The Hanford Native is the first Californian and Latino to lead Fresno State. During a news conference inside the campus library, he said he was excited to return to the Central Valley and continue building on efforts that focus on student success.
"I'm very excited about being here, it's an incredible privilege to serve as president of the university and to be able to do it in your own home area just adds that extra special feeling," said Castro.
"We've done an incredible job of attracting and graduating so many students, especially those who are first-generation to college. And that's actually something that really attracted me to this role is the fact there's so many of those students who are coming from all around the Valley."
Castro said it's an exciting time to join the administration. The California State budget is showing signs of improvement and he expects to kick off the year with record-breaking enrollment. Some 22,710 students are expected to attend in the Fall, that's about 150 more than last year. The number of first-time freshman and upper division transfer students is also predicted to reach an all-time high. But Castro was particularly emotional over the amount of first-generation college students choosing to go to Fresno State and had a message for the Valley's youth.
"No matter whether your family has a lot of money or a little money; no matter if you live in a large house or a small house; or if you would be the first in your family to attend and graduate from college; your future is bright," Castro said. "Because the future of our youth is so bright, so is the future of this great Central Valley."

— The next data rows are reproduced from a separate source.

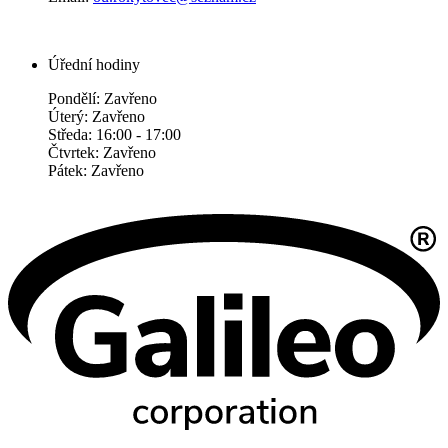
Úřední hodiny
Pondělí: Zavřeno
Úterý: Zavřeno
Středa: 16:00 - 17:00
Čtvrtek: Zavřeno
Pátek: Zavřeno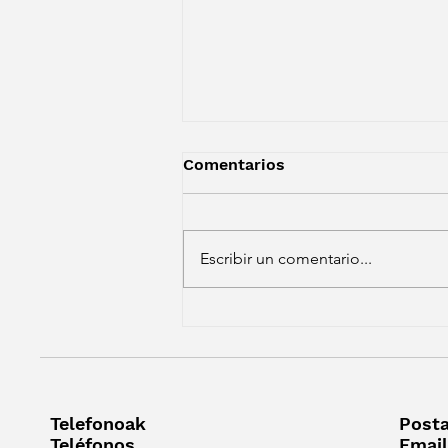
Comentarios
Escribir un comentario...
Gazteria eta Ekintzailetza.
Juventud y
Emprendimiento.
Telefonoak
Posta
Teléfonos
Email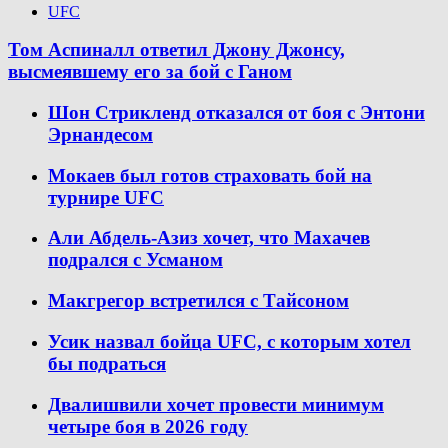
UFC
Том Аспиналл ответил Джону Джонсу,
высмеявшему его за бой с Ганом
Шон Стрикленд отказался от боя с Энтони
Эрнандесом
Мокаев был готов страховать бой на
турнире UFC
Али Абдель-Азиз хочет, что Махачев
подрался с Усманом
Макгрегор встретился с Тайсоном
Усик назвал бойца UFC, с которым хотел
бы подраться
Двалишвили хочет провести минимум
четыре боя в 2026 году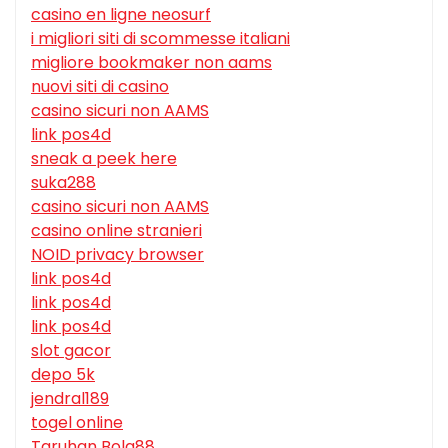
casino en ligne neosurf
i migliori siti di scommesse italiani
migliore bookmaker non aams
nuovi siti di casino
casino sicuri non AAMS
link pos4d
sneak a peek here
suka288
casino sicuri non AAMS
casino online stranieri
NOID privacy browser
link pos4d
link pos4d
link pos4d
slot gacor
depo 5k
jendral189
togel online
Taruhan Bola88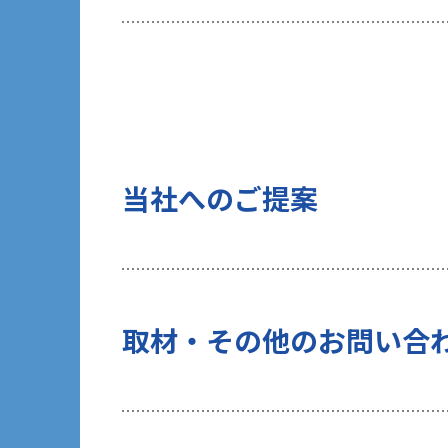
当社は、ご提出頂く個人情報について
を行いません。
10 当社Web サイトでのクッキー（C
お客様がブラウザの設定でクッキーの
術（Webビーコンなど）を使用して
タ」といいます）を収集します。これ
当社へのご提案
する一部サービスでは、お客様のブラ
当社がクッキーを使用する目的は以下
（１）統計的に収集・分析したデータ
（２）お客様の関心があると考えられ
（３）お客様にマッチしたソリューシ
上記（２）、（３）の目的のため、当
取材・その他のお問い合
のタイミングでお客様から個人情報の
行います。また、過去にお客様から許
データと個人情報を紐付けて管理しま
なお、当社WebサイトではGoogle 
利用状況を収集、利用します。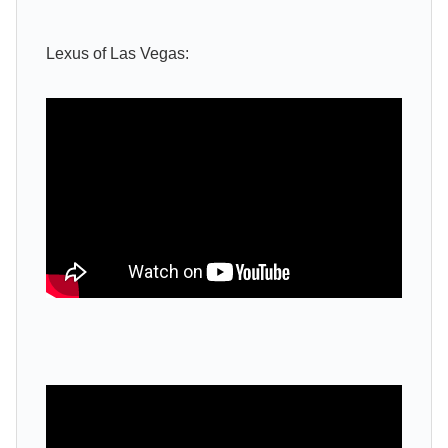
Lexus of Las Vegas: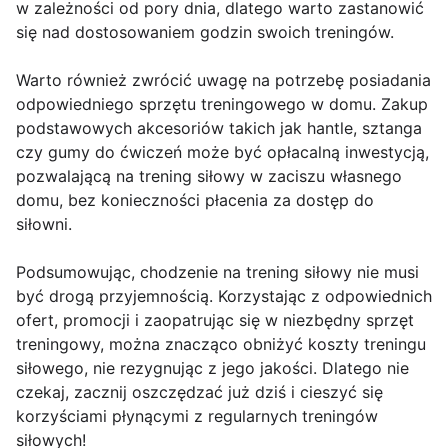
w zależności od pory dnia, dlatego warto zastanowić
się nad dostosowaniem godzin swoich treningów.
Warto również zwrócić uwagę na potrzebę posiadania
odpowiedniego sprzętu treningowego w domu. Zakup
podstawowych akcesoriów takich jak hantle, sztanga
czy gumy do ćwiczeń może być opłacalną inwestycją,
pozwalającą na trening siłowy w zaciszu własnego
domu, bez konieczności płacenia za dostęp do
siłowni.
Podsumowując, chodzenie na trening siłowy nie musi
być drogą przyjemnością. Korzystając z odpowiednich
ofert, promocji i zaopatrując się w niezbędny sprzęt
treningowy, można znacząco obniżyć koszty treningu
siłowego, nie rezygnując z jego jakości. Dlatego nie
czekaj, zacznij oszczędzać już dziś i cieszyć się
korzyściami płynącymi z regularnych treningów
siłowych!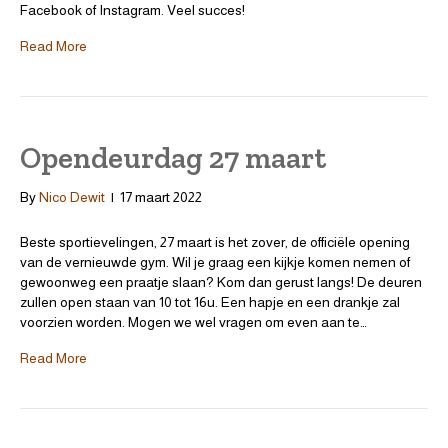
Facebook of Instagram. Veel succes!
Read More
Opendeurdag 27 maart
By
Nico Dewit
|
17 maart 2022
Beste sportievelingen, 27 maart is het zover, de officiële opening
van de vernieuwde gym. Wil je graag een kijkje komen nemen of
gewoonweg een praatje slaan? Kom dan gerust langs! De deuren
zullen open staan van 10 tot 16u. Een hapje en een drankje zal
voorzien worden. Mogen we wel vragen om even aan te…
Read More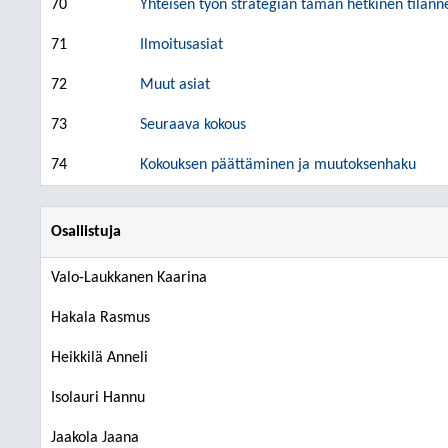
70
Yhteisen työn strategian tämän hetkinen tilann
71
Ilmoitusasiat
72
Muut asiat
73
Seuraava kokous
74
Kokouksen päättäminen ja muutoksenhaku
Osallistuja
Valo-Laukkanen Kaarina
Hakala Rasmus
Heikkilä Anneli
Isolauri Hannu
Jaakola Jaana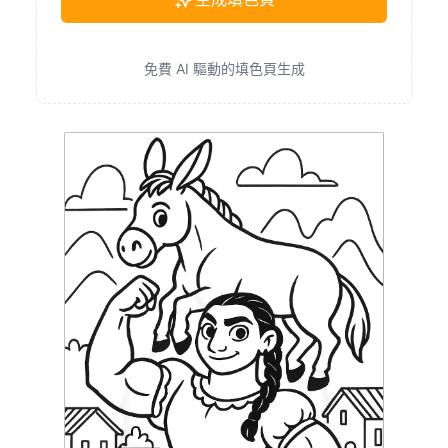
免費 AI 驅動的填色頁生成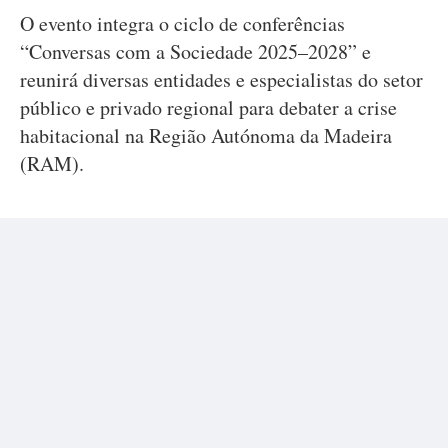
O evento integra o ciclo de conferências
“Conversas com a Sociedade 2025–2028” e
reunirá diversas entidades e especialistas do setor
público e privado regional para debater a crise
habitacional na Região Autónoma da Madeira
(RAM).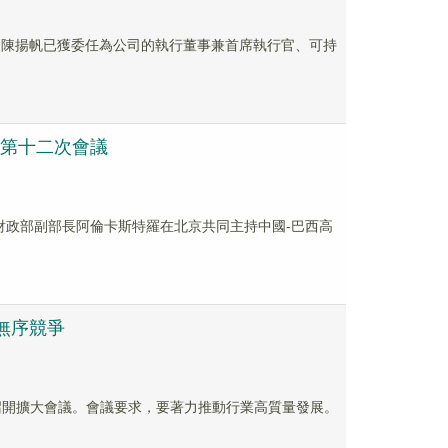
批准，陳揚帆已獲委任為公司的執行董事兼首席執行官、可持
會第十二次會議
西財政部副部長阿倫卡斯特羅在北京共同主持中國-巴西高
無序競爭
召開擴大會議。會議要求，要著力推動行業高質量發展。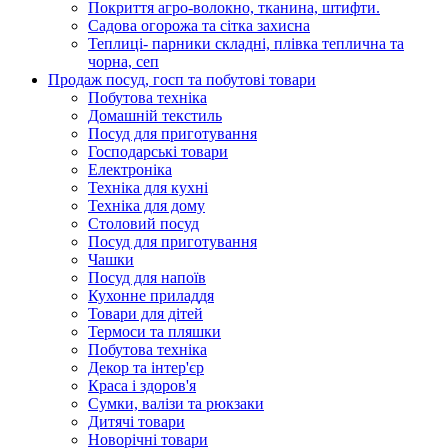
Покриття агро-волокно, тканина, штифти.
Садова огорожа та сітка захисна
Теплиці- парники складні, плівка теплична та
чорна, сеп
Продаж посуд, госп та побутові товари
Побутова техніка
Домашній текстиль
Посуд для приготування
Господарські товари
Електроніка
Техніка для кухні
Техніка для дому
Столовий посуд
Посуд для приготування
Чашки
Посуд для напоїв
Кухонне приладдя
Товари для дітей
Термоси та пляшки
Побутова техніка
Декор та інтер'єр
Краса і здоров'я
Сумки, валізи та рюкзаки
Дитячі товари
Новорічні товари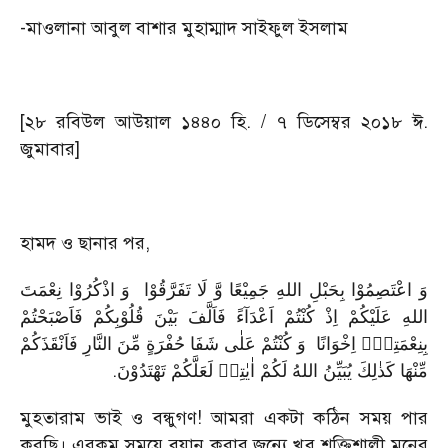
-মাওলানা আবুল বাশার মুহাম্মাদ সাইফুল ইসলাম
[২৮ রবিউল আউয়াল ১৪৪০ হি. / ৭ ডিসেম্বর ২০১৮ ঈ.
জুমাবার]
হামদ ও ছানার পর,
وَ اعْتَصِمُوْا بِحَبْلِ اللهِ جَمِیْعًا وَّ لَا تَفَرَّقُوْا وَ اذْكُرُوْا نِعْمَتَ
اللهِ عَلَیْكُمْ اِذْ كُنْتُمْ اَعْدَآءً فَاَلَّفَ بَیْنَ قُلُوْبِكُمْ فَاَصْبَحْتُمْ
بِنِعْمَتِهٖۤ اِخْوَانًا وَ كُنْتُمْ عَلٰی شَفَا حُفْرَةٍ مِّنَ النَّارِ فَاَنْقَذَكُمْ
.
مِّنْهَا كَذٰلِكَ یُبَیِّنُ اللهُ لَكُمْ اٰیٰتِهٖ لَعَلَّكُمْ تَهْتَدُوْنَ
মুহতারাম ভাই ও বন্ধুগণ! আমরা একটা কঠিন সময় পার
করছি। এরকম সময়ে বয়ান করার জন্যে খুব শক্তিশালী মনের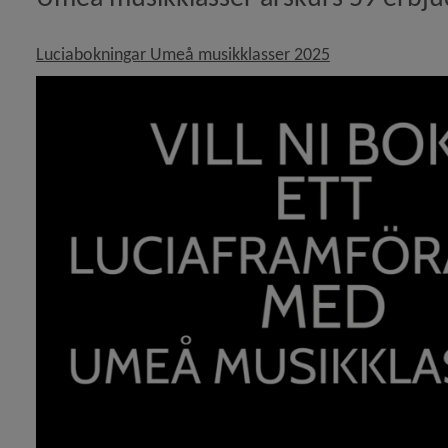
Länk till annan 
Luciabokningar Umeå musikklasser 2025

Those words resonated with Associated Student President Moses Menchaca, who's also a Valley native and is the first in his family to attend college.
The two spent the lunch hour discussing the goals of ASI and how they can collaborate to improve students overall experience at the university.
"I think he's more in touch with students. President Welty did an amazing job and now I'm excited to see the amazing work Castro will continue to do," said Menchaca. "One thing I've heard a lot from students is his ability to tweet back to students and I realize I need to get a twitter account now to keep up with President Castro."
Castro invited others to follow him on Twitter and said he planned to use the technology to build a larger community.
When asked what his first priorities are as University President, he said the search for a new Provost is high on the list. Interim Provost Andrew Hoff delayed his retirement until the university fills the position vacated when William Covino was appointed by CSU Trustees as President of CSU Los Angles in May.
The national search for a new provost will kick off in September with the hopes of appointing someone in the spring.
In the meantime, Castro will begin moving his wife Mary and their two-year-old son into the University House on Saturday. He will make his first address to the campus community on Aug. 19 at the Save Mart Center in this year's Fall Faculty and Staff Assembly.